Guardi mette in campo la propria sensibilità e non esita a concederle trasfigurazioni che risultano, in verità, reinvenzioni ideali della scena. Quest’ultima si amplia, arriva a comprendere emozioni, sentimenti e riconoscimenti nella bellezza nascosta di una visione. Nell’ordine, si propongono: “Gondola sulla Laguna”, 1765, olio sui tela, cm. 38x25, Museo Poldi Pezzoli, Milano, ovvero un autentico capolavoro pittorico. Il dipingere, qui, si fa arte a tutto tondo, espressione mirabile, di suprema bellezza intellettuale e sentimentale. Guardi vi aggiunge un’immensa tenerezza, un amore sincero per un mondo totalmente inventato dall’uomo, sul quale conosce, in modo particolare, la fatica di vivere e trova un profondo senso di vita. Siamo all’olio su tela raffigurante “Il doge sul Bucintoro presso la riva di S. Elena”, 1766, cm. 100x76, Louvre, Parigi. E’ un’opera celebrativa contenente un notevole sguardo d’insieme, dove ogni cosa possiede una propria animazione, un fermento quasi incontrollabile che il pittore insegue e registra appassionatamente, armonizzando il tutto senza ricorrere ad artifici, con semplice e pacata razionalità, non priva di vivace ed entusiastica partecipazione.

Terza figura è l’”Arco fantastico con figure umane”, 1770, olio su tela, cm. 26x39, Accademia Carrara, Bergamo. Il Rovinismo di Guardi ha robusti e fieri riferimenti nostalgici. Vi predomina la fantasia quale fuga dalla banalità e momento di contemplazione di un ricordo ideale fantasticato. La rovina è la crisi di una lunga civiltà di cui Venezia è ultima testimone, quasi fosse Roma rifugiata nelle isole veneziane, con estrema, anche se inutile, speranza di resistere, che qualcosa rimanga. Quarta immagine è un olio su tela relativo alla “Veduta del Canal Grande con le isole di S. Simone Piccolo e S. Maria di Nazareth”, anno 1780, cm. 48x78, Collezione Thyssen-Bornemisza, Madrid. Trepido è lo sguardo sul Canal Grande che sembra aprirsi sul tutto: lo fa da sé, il pittore, che sembra dipingere dal fondo verso un delta incontenibile di osservazioni, segue l’impresa con sereno trasporto.
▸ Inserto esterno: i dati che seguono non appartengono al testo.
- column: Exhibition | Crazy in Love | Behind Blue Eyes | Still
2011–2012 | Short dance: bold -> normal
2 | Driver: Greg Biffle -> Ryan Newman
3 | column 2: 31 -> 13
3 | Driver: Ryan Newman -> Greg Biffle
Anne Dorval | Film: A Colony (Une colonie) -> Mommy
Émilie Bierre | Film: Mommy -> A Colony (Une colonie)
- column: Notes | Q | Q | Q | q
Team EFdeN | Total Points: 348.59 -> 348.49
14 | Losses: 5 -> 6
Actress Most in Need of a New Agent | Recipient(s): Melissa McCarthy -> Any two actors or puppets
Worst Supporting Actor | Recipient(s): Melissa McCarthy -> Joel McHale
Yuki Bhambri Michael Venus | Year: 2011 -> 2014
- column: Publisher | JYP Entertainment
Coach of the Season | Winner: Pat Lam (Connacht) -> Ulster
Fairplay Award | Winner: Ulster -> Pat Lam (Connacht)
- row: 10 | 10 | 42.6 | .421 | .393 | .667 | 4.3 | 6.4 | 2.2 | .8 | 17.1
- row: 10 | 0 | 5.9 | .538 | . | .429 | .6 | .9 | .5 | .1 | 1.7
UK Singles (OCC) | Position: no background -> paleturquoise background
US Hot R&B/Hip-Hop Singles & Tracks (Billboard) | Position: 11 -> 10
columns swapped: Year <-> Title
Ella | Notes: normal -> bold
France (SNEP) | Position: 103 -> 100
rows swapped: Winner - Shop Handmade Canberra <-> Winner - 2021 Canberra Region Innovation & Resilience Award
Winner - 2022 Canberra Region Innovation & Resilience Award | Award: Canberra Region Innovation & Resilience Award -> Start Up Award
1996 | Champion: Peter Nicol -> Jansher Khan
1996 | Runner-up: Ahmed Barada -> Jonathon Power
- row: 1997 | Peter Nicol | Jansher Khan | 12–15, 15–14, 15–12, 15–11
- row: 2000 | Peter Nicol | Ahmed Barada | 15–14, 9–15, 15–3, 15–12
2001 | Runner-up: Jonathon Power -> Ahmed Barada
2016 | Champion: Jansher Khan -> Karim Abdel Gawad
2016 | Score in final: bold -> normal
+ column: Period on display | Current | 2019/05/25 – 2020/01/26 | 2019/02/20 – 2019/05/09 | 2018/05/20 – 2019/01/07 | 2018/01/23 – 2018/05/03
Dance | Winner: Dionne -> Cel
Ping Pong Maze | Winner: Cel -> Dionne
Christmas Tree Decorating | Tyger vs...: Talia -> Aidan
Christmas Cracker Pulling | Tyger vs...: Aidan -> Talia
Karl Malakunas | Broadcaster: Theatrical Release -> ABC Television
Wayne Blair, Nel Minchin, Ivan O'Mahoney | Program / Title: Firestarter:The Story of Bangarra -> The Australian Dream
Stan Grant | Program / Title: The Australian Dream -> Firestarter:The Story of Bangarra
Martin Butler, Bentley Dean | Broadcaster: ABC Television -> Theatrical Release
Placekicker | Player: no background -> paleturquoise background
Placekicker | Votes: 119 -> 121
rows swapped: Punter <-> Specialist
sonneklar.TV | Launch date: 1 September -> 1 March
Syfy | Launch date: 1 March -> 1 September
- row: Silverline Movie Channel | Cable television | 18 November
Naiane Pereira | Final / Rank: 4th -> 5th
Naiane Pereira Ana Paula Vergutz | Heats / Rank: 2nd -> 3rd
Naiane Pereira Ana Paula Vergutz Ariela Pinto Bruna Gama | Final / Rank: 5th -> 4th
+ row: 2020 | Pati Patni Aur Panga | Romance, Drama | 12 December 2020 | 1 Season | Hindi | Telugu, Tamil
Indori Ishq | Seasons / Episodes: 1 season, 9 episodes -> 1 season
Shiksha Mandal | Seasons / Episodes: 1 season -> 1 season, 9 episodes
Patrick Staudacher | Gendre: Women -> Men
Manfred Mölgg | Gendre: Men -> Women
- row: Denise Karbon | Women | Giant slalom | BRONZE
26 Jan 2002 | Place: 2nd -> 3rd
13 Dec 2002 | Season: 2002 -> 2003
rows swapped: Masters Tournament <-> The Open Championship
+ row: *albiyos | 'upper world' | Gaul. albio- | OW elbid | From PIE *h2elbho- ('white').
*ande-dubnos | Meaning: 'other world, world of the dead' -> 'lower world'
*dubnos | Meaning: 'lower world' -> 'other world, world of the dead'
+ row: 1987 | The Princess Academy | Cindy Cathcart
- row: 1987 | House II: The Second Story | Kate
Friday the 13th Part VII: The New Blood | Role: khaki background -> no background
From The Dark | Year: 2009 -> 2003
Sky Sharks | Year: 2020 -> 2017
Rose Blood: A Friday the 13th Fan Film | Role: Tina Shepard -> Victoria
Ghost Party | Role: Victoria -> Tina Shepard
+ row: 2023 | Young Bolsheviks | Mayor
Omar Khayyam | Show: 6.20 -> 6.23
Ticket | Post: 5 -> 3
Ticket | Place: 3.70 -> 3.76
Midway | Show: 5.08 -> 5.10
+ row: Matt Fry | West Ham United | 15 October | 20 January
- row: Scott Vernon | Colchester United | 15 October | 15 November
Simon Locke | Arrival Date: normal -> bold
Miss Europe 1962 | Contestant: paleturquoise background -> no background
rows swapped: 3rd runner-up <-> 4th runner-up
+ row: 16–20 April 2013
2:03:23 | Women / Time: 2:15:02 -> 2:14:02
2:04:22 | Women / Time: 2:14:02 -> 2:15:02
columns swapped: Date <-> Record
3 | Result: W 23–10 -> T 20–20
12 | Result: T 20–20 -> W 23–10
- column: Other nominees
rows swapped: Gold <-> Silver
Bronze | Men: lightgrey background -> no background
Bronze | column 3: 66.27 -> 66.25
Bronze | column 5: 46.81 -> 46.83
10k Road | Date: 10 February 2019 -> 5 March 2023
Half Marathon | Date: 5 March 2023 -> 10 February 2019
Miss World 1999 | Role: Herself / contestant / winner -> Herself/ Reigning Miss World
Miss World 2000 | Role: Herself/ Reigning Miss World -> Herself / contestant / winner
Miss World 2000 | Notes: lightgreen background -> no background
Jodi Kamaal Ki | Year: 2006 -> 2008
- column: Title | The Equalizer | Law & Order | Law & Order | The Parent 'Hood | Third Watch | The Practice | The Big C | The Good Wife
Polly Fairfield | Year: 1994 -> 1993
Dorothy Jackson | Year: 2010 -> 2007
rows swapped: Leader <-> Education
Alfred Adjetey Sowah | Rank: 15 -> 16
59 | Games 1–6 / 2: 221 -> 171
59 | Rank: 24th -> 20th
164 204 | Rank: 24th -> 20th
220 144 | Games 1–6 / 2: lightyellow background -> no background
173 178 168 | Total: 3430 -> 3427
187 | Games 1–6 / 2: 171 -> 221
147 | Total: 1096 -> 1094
Quarto grande vedutista è Bernardo Bellotto (1721-1780) anch’egli veneziano. Dotatissimo nel disegno, era nipote del Canaletto, grazie ai suggerimenti del quale, nel 1742, si recò a Roma, per digrossare il proprio talento. Bellotto fu poi in Lombardia e a Torino, dove lavorò per la Corte Sabauda. Ma la sua personalità si definì a Dresda, chiamato da Augusto III Elettore di Sassonia. Maria Teresa d’Austria lo volle a Vienna. Dopo cinque anni, il nostro pittore tornò a Dresda, divenendo, nel 1764, il principale pittore della città. Ma stava arrivando l’arte neoclassica, che Bellotto non gradiva: infatti egli decise di recarsi a Varsavia, allora fra le più belle e accoglienti città d’Europa, dove morì. Particolare non certo insignificante, Varsavia fu ricostruita, dopo la seconda guerra mondiale, rifacendosi ai disegni e alle tele (ventisei vedute) di Bellotto: il quale fu un eccellente verista, capace di rese, nitide, fotografiche della realtà. La sua pittura è un’autentica gioia per gli occhi. Nella foto, “Campo Santi Giovanni e Paolo a Venezia”, 1745, cm. 191x119, olio su tela, National Gallery of Art, Washington, USA.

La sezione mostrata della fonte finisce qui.